> _PARTS OF THE EXERCISE_
• a. In the puppy grooming thread, which clipper blade does the first poster say is used on almost every poodle that gets shaved down in Maine?
• b. In the puppy grooming thread, why has the first poster not yet given Spike German ears? Answer in one to three sentences.
• c. Continue the puppy grooming thread from where it stops.

> _TEXT_
○ ○ ○ ○

# Shaving and grooming young puppies



## Lizspit (Mar 6, 2014)

I saw this commented on in a thread 3 years old, in fact it's how I found the forum. But I still have a lot of questions! 

In school we were told that under NO CIRCUMSTANCE were we to shave a poodle puppy (other than face, feet, base of tail, and sanitary) if it was under 1 yo. That it would ruin the adult coat. From what I read in the old thread, this is untrue? Mostly people were referring to trimming a pup. What about a short shave? so, theoretically, if I shaved my 3mo with a 7 his fur would not be effected when it grew back at all? (Just theoretically. I want him in a full coat for a while still!) 

Is the same true for phantoms? I was told by another poodle friend who went to the same school that when you shave a phantom poodle's face and feet as a puppy the phantom coloration becomes spotted with black (or whatever the body color is). Is this an old wives tale as well? She said she had witnessed it. I've seen the dog she was talking about, he does have black speckles on his knuckles. Is this from the shaving, or just coincidence? 

Spike has clean face and feet, and I don't intend on doing anything else to him, other than a light trim here or there really. I do want to give him German ears when he gets older, I've been afraid to do it now because of 'ruining his coat'. 

Mostly, I'd like to know so that I'm not misinforming my clients. 

I know a lot of people go to the line 'it's fur , it'll grow back' , but I can't help thinking about some of the border collies, pomeranians, golden retrievers, and cavaliers we shave who's coats grow back gross. I know poodles have a different hair type than these dogs though. 

Also, anyone have any good suggestions or pictures of a cute simple cut to put a young dog in? He doesn't *need* it, I just am chomping at the bit to do some grooming on him. Where I live in Maine almost EVERY SINGLE poodle that comes in gets shaved down with a 7. Not a lot of advanced techniques being polished , I'm afraid .


----------



## Carrie-e (Oct 23, 2012)

○ ○ ○ ○

[Stored data entries]
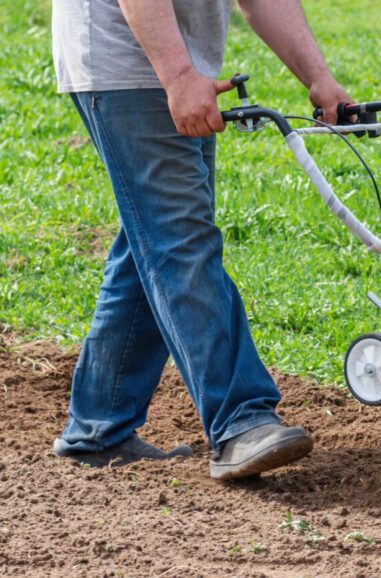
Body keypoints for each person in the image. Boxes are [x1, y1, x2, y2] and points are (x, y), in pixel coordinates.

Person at [50, 0, 354, 479]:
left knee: (155, 240)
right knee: (180, 243)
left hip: (183, 64)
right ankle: (240, 420)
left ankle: (98, 427)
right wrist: (178, 77)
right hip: (129, 61)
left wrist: (318, 77)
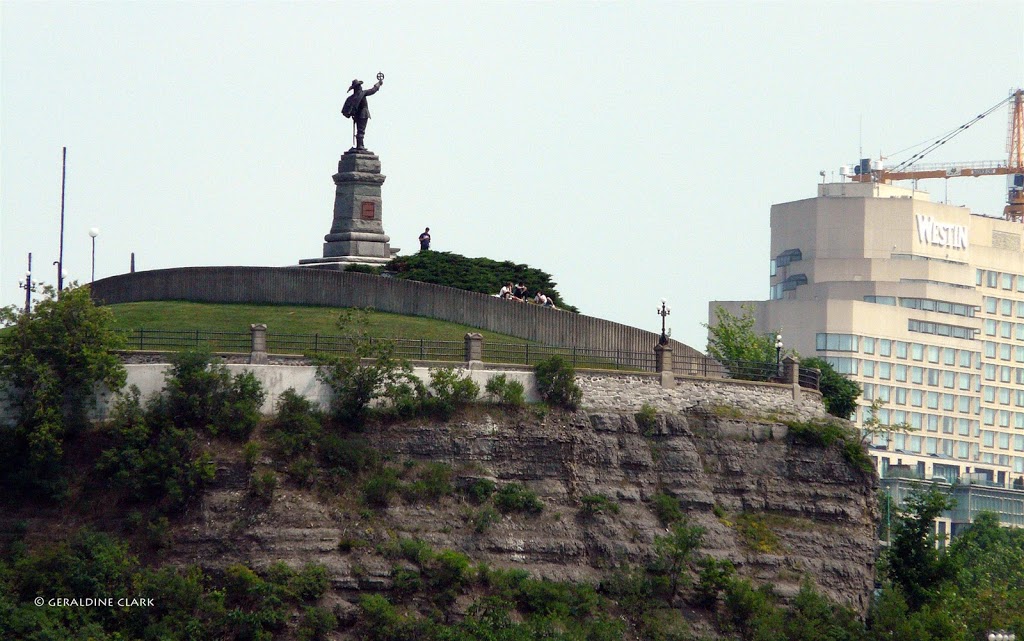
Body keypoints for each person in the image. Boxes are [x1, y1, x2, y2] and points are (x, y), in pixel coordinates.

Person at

○ ○ ○ ○

> _YOUR RESPONSES_
• a. A 7 blade.

• b. The poster has held off for fear of "ruining his coat." At school they were taught that shaving a poodle puppy under one year old anywhere other than the face, feet, base of tail, and sanitary area would ruin the adult coat.

• c.
I have always owned poodles and have never heard that you can't shave them until a year old. Their puppy hair goes into adult hair from around 9 months old,but because their hair continuously grows if you don't cut their hair for a whole year,imagine how long it would get,and very hard to keep knot free especially during coat change.
There are a lot of groomers on this forum so hopefully they will give you some more replies as they know more about it than me!
For a pet poodle the lamb trim is a lovely neat smart haircut,shaved face,feet and tail,shortish back and lovely leg trousers.


----------



## DreamAgility (Sep 2, 2013)

It does not effect the poodes coat. The poodles coat will be the same color and texture as it would be if you didn't shave it. There is a member on her that breeds phantom spoos and recently was posting pictures of her puppies. She had all their faces shaved at a young age.
The one thing I regret is shaving my poodle puppy, though. I wish I had grown her hair and experimented with it. You have more to work with when your ready to shave them down as a 1 year old. I shaved my spoo into a german clip on her first birthday, and really, most puppys really dont look good in anything except for a puppy clip until a year old anyway. When they are a puppy is when their hair is easy to care for. After a year old, the hair is a pain in the butt because of coat change.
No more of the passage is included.